It’s common talk amongst full time RVers about which state is the best to become a resident. When you really don’t live in one place, most folks have the option of changing which state they’re currently tied.
There are some snags. Whichever state you choose, you’ll have to show proof of residency to get a driver license or to register a vehicle.
Why would someone want to change their state of residency? One word, taxes.
The subject of changing state residency always involves tax rates, vehicle registration rates, and insurance.
There are only 7 states that don’t have income tax. They are Alaska, Florida, Nevada, South Dakota, Texas, Washington, and Wyoming. Two other states only tax dividend and interest income. Those states are New Hampshire and Tennessee.
If you’re a resident of California and make roughly $100k per year, the state is taxing you about $4,500 per year. That breaks down to $375 per month. That’s lot rent for one month in a lot of places.
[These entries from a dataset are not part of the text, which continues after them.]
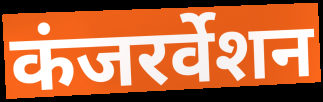
कंजरर्वेशनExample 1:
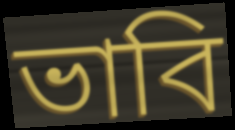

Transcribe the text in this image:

ভাবি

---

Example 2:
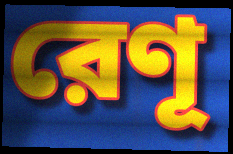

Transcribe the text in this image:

রেণূ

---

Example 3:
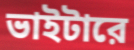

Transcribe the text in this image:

ভাইটারে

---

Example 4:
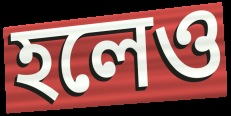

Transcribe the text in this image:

হলেও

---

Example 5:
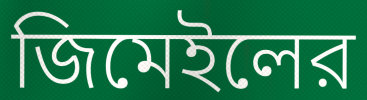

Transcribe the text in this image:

জিমেইলের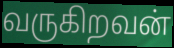
வருகிறவன்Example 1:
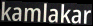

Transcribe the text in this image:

kamlakar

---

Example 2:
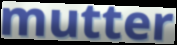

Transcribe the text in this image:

mutter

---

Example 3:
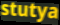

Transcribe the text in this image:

stutya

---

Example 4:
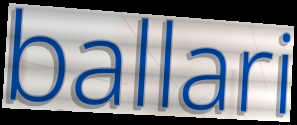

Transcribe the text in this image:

ballari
So, if you change your residency from California to a state that doesn’t tax personal income, you could essentially save enough money to pay for camping. If you finance your RV and find good rates and a great deal on a camper, your payment could be less than $375 meaning the tax you’re no longer paying California would cover your RV payment.
Vehicle registration rates are most likely cheaper as well. To register a vehicle in California, it’ll cost you $46 plus additional fees based on the type of vehicle, license plate type, and the owner’s county of residence and driving record. If you register a vehicle in Tennessee it’ll cost you $24 per year. Did I mention that Tennessee doesn’t have a smog check. More savings. To find out how much it costs in each state, you can follow this link: http://www.ncsl.org/issues-research/transport/registration-and-title-fees-by-state.aspx
In speaking with a few folks that live in Florida that register and insure their vehicles in the sunshine state, insurance rates are a bit more here vs. Tennessee. I’m not sure how they compare to other states, but I found this useful link that shows Michigan with the highest car insurance rates. http://www.dailyfinance.com/2011/03/14/most-expensive-cheapest-states-for-car-insurance/
So, several things to consider before changing state residency. Do your research before making the decision. I think it would be smart to talk to an accountant before making the decision. When speaking with an accountant, I would recommend talking to one that knows the rules of the state you are considering, not one from your own state.